Easy in theory, less so in practice – you’re not expected to make it through the night on your first go, or probably not even your second or third either. This seems like the kind of co-op shooter that you and a friend can jump into once a day, week or month, gradually improving your teamwork and coordination, with the goal of eventually making it through to the end. While not strictly a roguelike, it borrows enough elements from the genre to hopefully keep things fresh and different across multiple sessions.

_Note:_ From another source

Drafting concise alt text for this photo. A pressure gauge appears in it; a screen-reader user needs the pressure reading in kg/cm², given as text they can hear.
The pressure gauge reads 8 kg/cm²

My demo of The Cabin at Gamescom saw me and a member of the Soul Assembly team begin our run in the cabin’s living room. At the start of each run, you’ll only have access to limited weapons and supplies – there are doorways to other rooms and areas, but they’ll be locked to begin with. The action starts with zombies approaching the cabin from all directions, entering through broken doors or bordered windows that quickly get ripped apart. Each kill adds to a pool of points which can be used to unlock doors to new rooms inside the cabin, as well as outdoor areas in the surrounding forest. The required points become increasingly steep, but you’ll also be able to spend them on unlocking chests containing ammo, health packs and other items.

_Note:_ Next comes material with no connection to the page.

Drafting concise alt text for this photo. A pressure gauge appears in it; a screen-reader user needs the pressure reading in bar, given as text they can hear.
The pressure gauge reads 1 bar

These mechanics might sound a tad familiar – structurally, there’s inspiration taken from other wave shooters like Call of Duty: Zombies. Aesthetically, however, The Cabin strikes a different tone. The game doesn’t aim for full realism in its graphics, but instead keys into something more stylized, taking notes from recent nostalgia-laden media like Stranger Things. Enemies glow with neon veins and feel more supernatural than your average VR zombie. Likewise, the colorful electronics scattered around the map really pop out against the forest’s gloomy backdrop. Visually, it all ties together really well.
We were able to make it out of the cabin and into the forest in my demo, but didn’t make it much further. We were soon facing an increasing number of problems that I was ill-equipped to deal with – dwindling ammo, varied enemies and an electricity blackout were the death knell for my run. Proper teamwork and coordination will be the key to success in The Cabin – building strong rapport and a system with your partner will pay dividends over multiple runs. If my schedule had allowed it, I would have stayed for one more – or maybe even two.

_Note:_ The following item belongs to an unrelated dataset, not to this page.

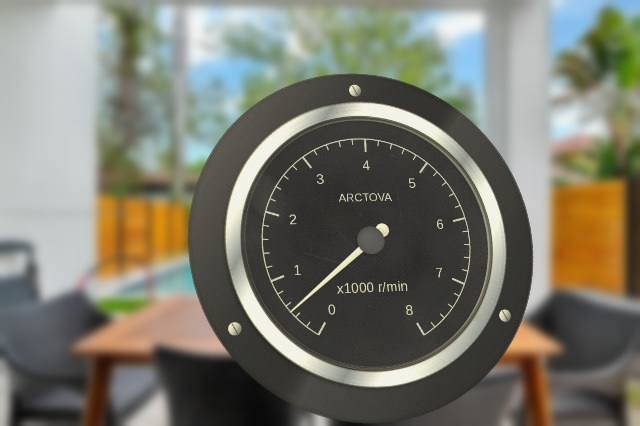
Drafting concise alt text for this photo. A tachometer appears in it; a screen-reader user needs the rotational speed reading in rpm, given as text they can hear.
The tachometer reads 500 rpm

What I saw at Gamescom was just a small yet promising slice of what Soul Assembly is building with The Cabin. There’s lots more to explore, but the demo was enough to propel The Cabin up my list of most anticipated releases. From what I played, it seems casual enough to jump into with a friend on a whim, while also hopefully providing strategic depth and replayability for those want it.
One thing is for certain – I’m looking forward to staking out even more nights in The Cabin later this year.